In March 2021, the Washington State Court of Appeals, Division One, issued an opinion holding corporate officers personally liable for unpaid industrial insurance premiums. Coaker v. Washington State Dep’t of Lab. & Indus., 16 Wn. App. 2d 923, 484 P.3d 1265 (2021).
Mike and Marilee Coaker (collectively “the Coakers”) founded Mike’s Roofing in 1988. In 2012, the Department of Labor and Industries (L&I) imposed an assessment for unpaid industrial insurance premiums on the Coakers’ construction business. The assessment ultimately forced Mike’s Roofing out of business in 2015.
After the Coakers dissolved their corporation, L&I issued an order making the Coakers personally liable for the assessment under RCW 51.48.055, which allows the Department to impose personal liability on the officers, members, or managers of a corporation or LLC if they “willfully” fail to pay premiums. The Coakers argued that they did not willfully fail to pay any premiums because they always paid the premiums they believed were owed. The Board of Industrial Insurance Appeals (BIIA), the superior court, and the Court of Appeals all affirmed L&I’s imposition of personal liability on the Coakers.
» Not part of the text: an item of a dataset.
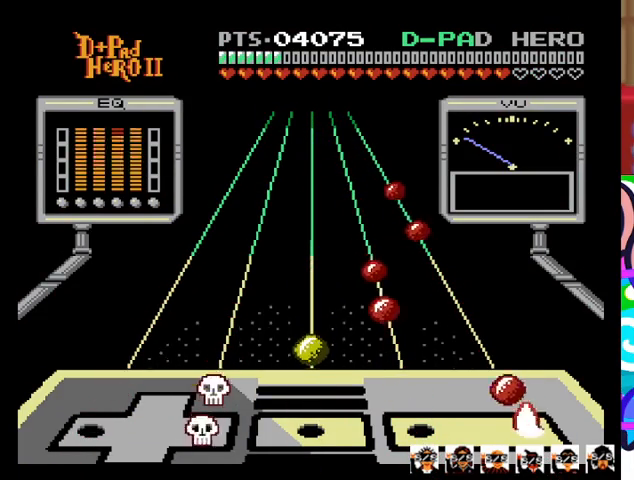
{"buttons": [], "events": [[67, "CROSS", "up"], [267, "CROSS", "down"], [433, "CROSS", "up"]]}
Because the Coakers made no attempt to appeal the BIIA’s April 2015 order affirming the assessment or, in the alternative, pay the assessment, the Court of Appeals held that they had “willfully” failed to pay premiums owed for the audit period.
The Court also held that the Coakers could not avail themselves of the exception to personal liability under RCW 51.48.055(4). The statute provides, in pertinent part, that an individual cannot be personally liable for an assessment “if all of the assets of the [business] have been applied to its debts through bankruptcy.” RCW 51.48.055(4). Although the Coakers’ corporation completed bankruptcy before the order against them became final, the Court of Appeals held this was too late because an individual can only rely on RCW 51.48.055(4) if the business has filed for and completed bankruptcy before “termination, dissolution, or abandonment” of the business. Coaker, 16 Wn. App. 2d at 925.
The Coakers filed a petition for review with the Washington Supreme Court in July 2021. In their petition, the Coakers argue that the BIIA and Court of Appeals misinterpreted RCW 51.48.055(4). On November 3, 2021, the Supreme Court denied review.
Commentary: Under the Court of Appeals’ decision, L&I can disregard the corporate or limited liability company form and impose personal liability on officers and/or members – notwithstanding the exception provided under RCW 51.48.055(4) – unless the business pursues an expensive bankruptcy to completion.